6) REDUCING SUGAR INTAKE
Although many of us like to indulge on sweets and sugary treats, many studies have shown that sugar is harmful to your health. Reducing refined sugar products has long term health benefits. Try going for some blueberries or raisins after dinner instead of that chocolate bar.
As a challenge, cut out all sugar in your foods, which includes: sugar in coffee, all sweets and treats, and foods with added sugar. When you start reading ingredients listed, you’ll be surprised to find added sugar in foods such as pasta sauce, yogurt, almost all breakfast cereals, most condiments, and more!
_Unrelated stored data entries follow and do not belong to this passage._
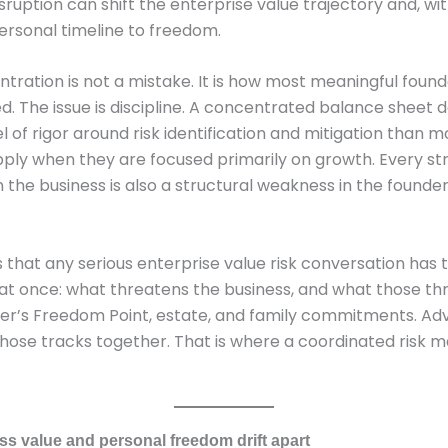
sruption can shift the enterprise value trajectory and, with
ersonal timeline to freedom.
tration is not a mistake. It is how most meaningful foun
d. The issue is discipline. A concentrated balance sheet
l of rigor around risk identification and mitigation than m
ply when they are focused primarily on growth. Every st
 the business is also a structural weakness in the founde
is that any serious enterprise value risk conversation has 
at once: what threatens the business, and what those t
er’s Freedom Point, estate, and family commitments. Advi
 those tracks together. That is where a coordinated risk m
s value and personal freedom drift apart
As an added challenge, also avoid natural sweeteners such as honey, maple syrup, coconut sugar, agave and dried fruits; and limit your fruit servings to no more than 2 per day. You will notice a tremendous change in your health – energy, food cravings, weight, and even immune system, hormone balance and concentration.
A low sugar diet will:
- reduce cholesterol and triglyceride levels – this will reduce chances of heart disease
- prevents you from becoming insulin resistant – preventing obesity and diabetes
- allow you to increase your nutrient intake – this is because sugary foods often have no nutrient value and are full of calories
- allow your immune system to function optimally: sugar leaves your immune system wide open to infection!
- Stanhope K, et al. Consuming fructose-sweetened, not glucose-sweetened, beverages increases visceral adiposity and lipids and decreases insulin sensitivity in overweight/obese humans. J Clin Invest. May 2009. 119(5), p1322-1334.
- Basciano H, et al. Fructose, insulin resistance, and metabolic dyslipdemia. Nutr Metab. Feb 2005.
- Johnson R, et al. Potential role of sugar (fructose) in the epidemic of hypertension, obesity and the metabolic syndrome, diabetes, kidney disease, and cardiovascular disease. Oct 2007. Am J Clin Nutr. 86(4) 899-906.
I can’t wait to hear from you about your experience taking on one small practice for the next 30 days!